Problem ▸ Could you arrange the rows below as a Markdown table with the columns No. and Line, numbering each line and skipping blank lines and the pictures?

Records ▸
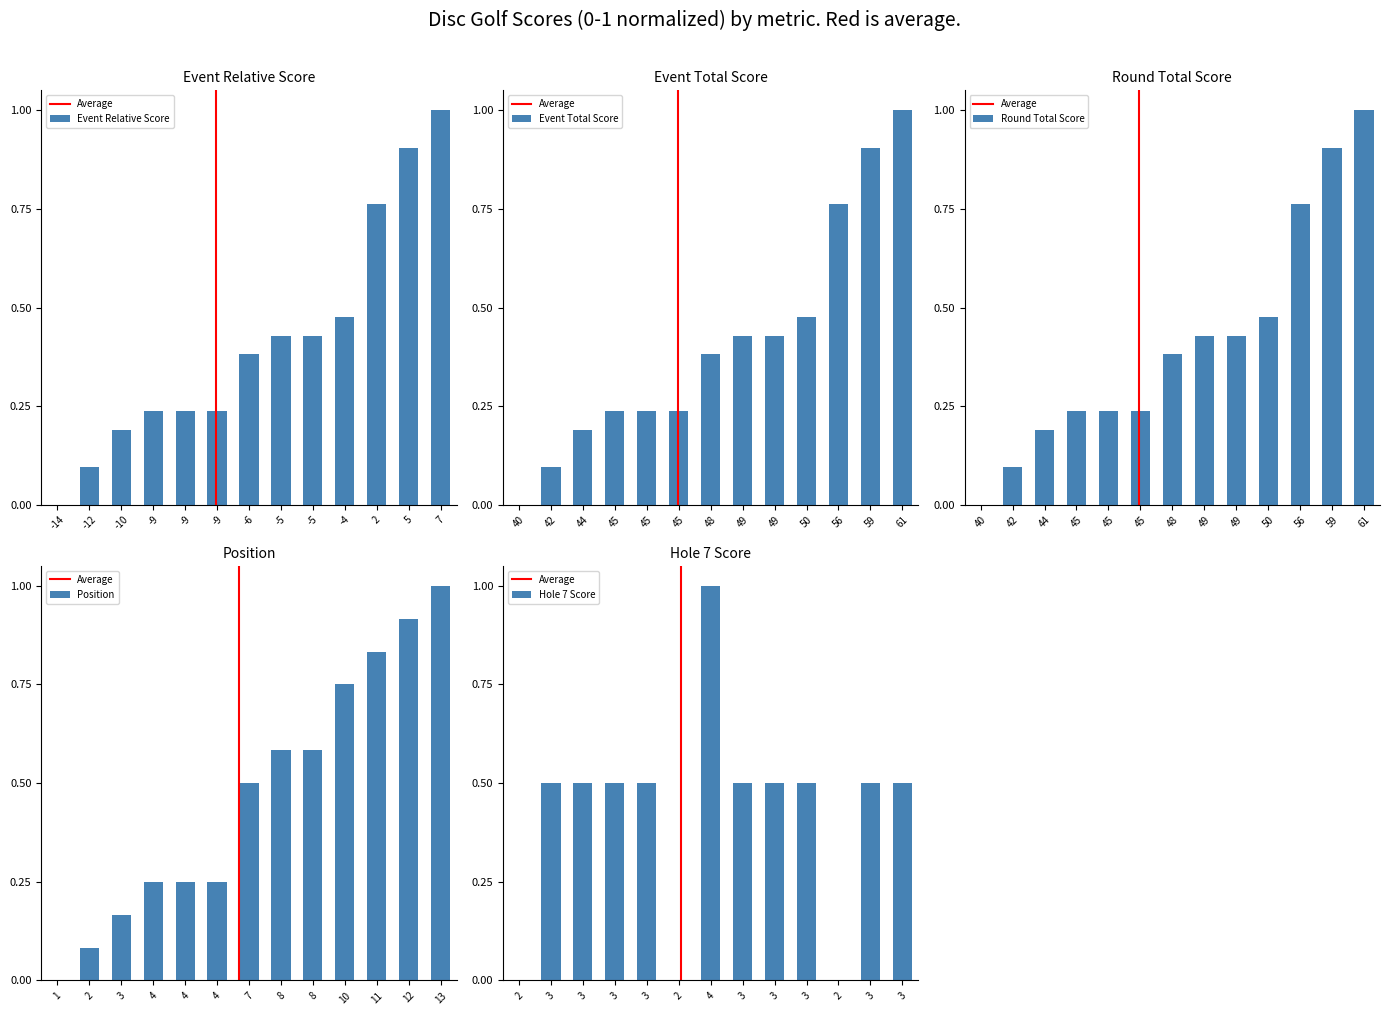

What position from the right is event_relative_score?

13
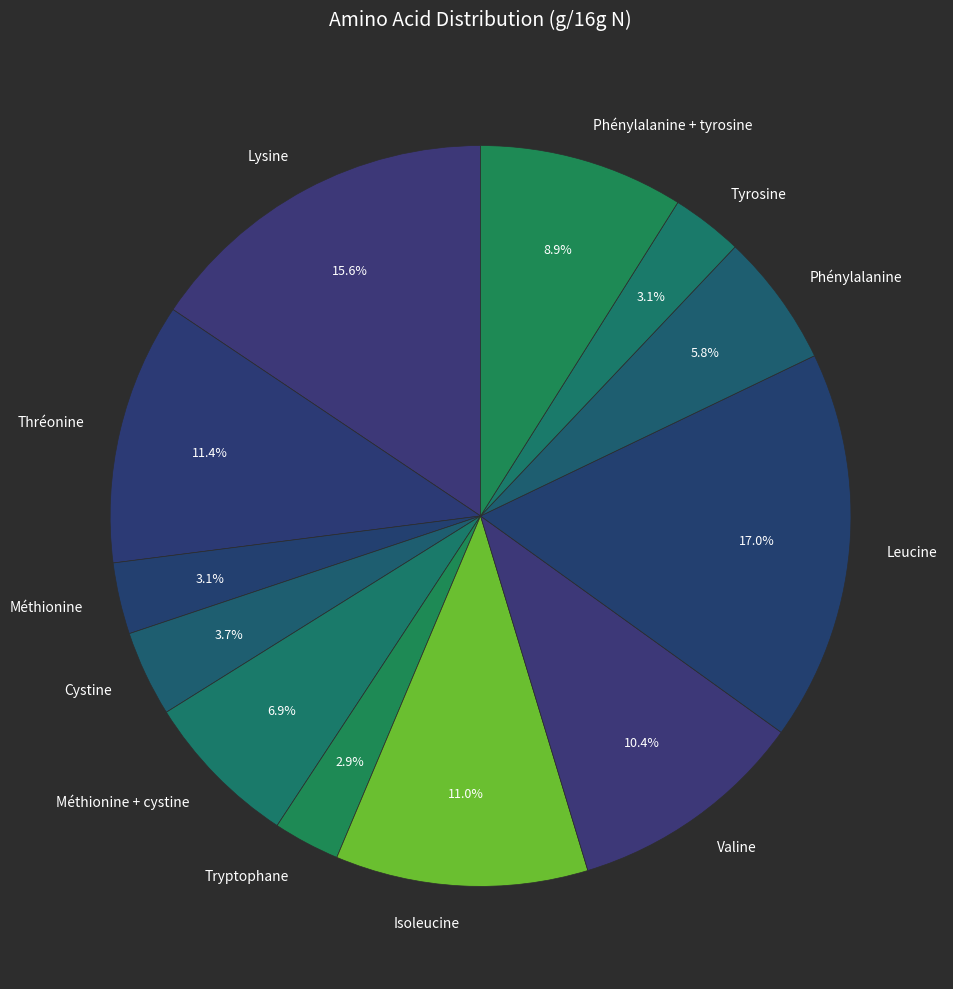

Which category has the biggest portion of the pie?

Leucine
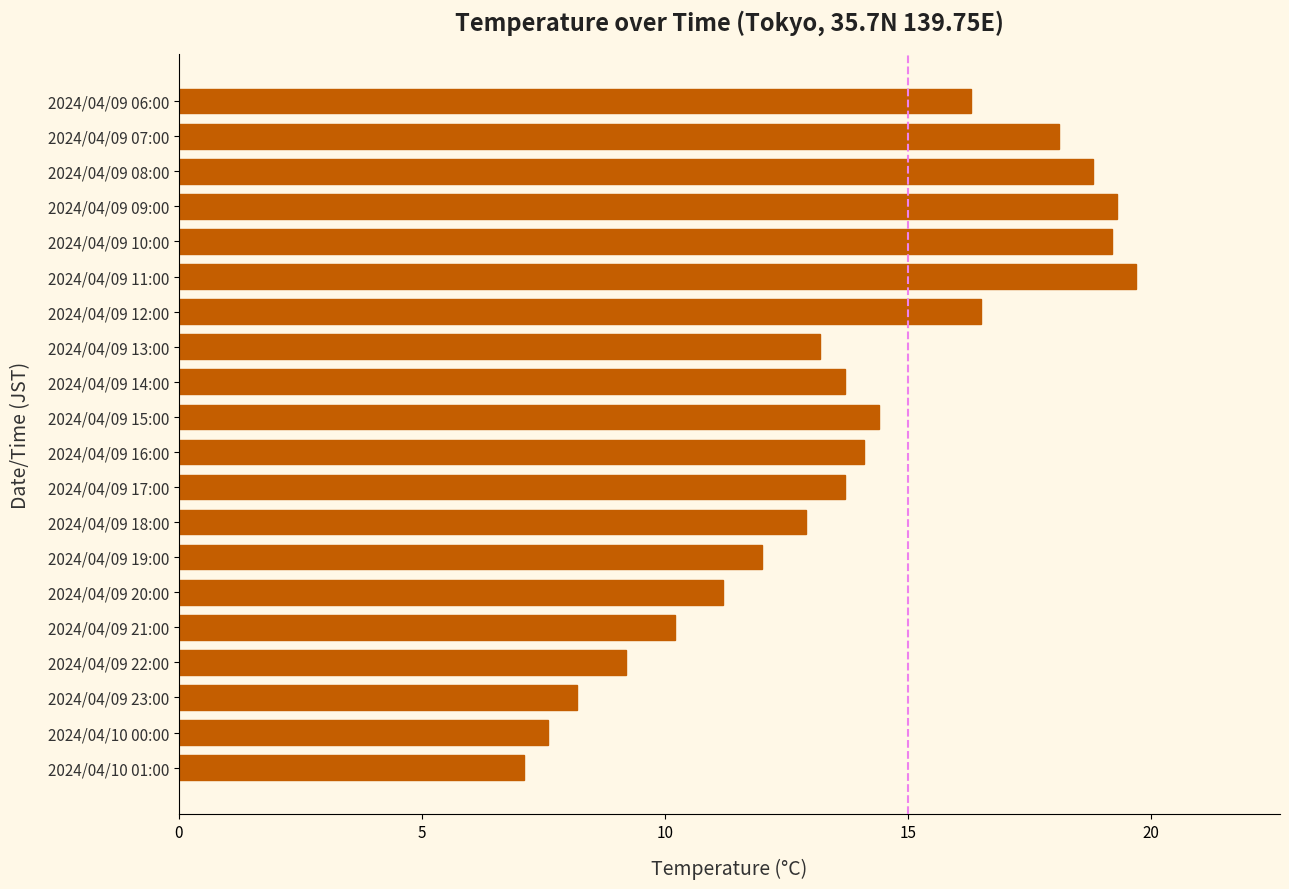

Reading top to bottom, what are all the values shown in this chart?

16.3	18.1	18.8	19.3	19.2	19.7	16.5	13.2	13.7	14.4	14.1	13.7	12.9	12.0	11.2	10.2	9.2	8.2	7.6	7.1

Result below ▸
| No. | Line |
|---|---|
| 1 | What position from the right is event_relative_score? |
| 2 | 13 |
| 3 | Which category has the biggest portion of the pie? |
| 4 | Leucine |
| 5 | Reading top to bottom, what are all the values shown in this chart? |
| 6 | 16.3	18.1	18.8	19.3	19.2	19.7	16.5	13.2	13.7	14.4	14.1	13.7	12.9	12.0	11.2	10.2	9.2	8.2	7.6	7.1 |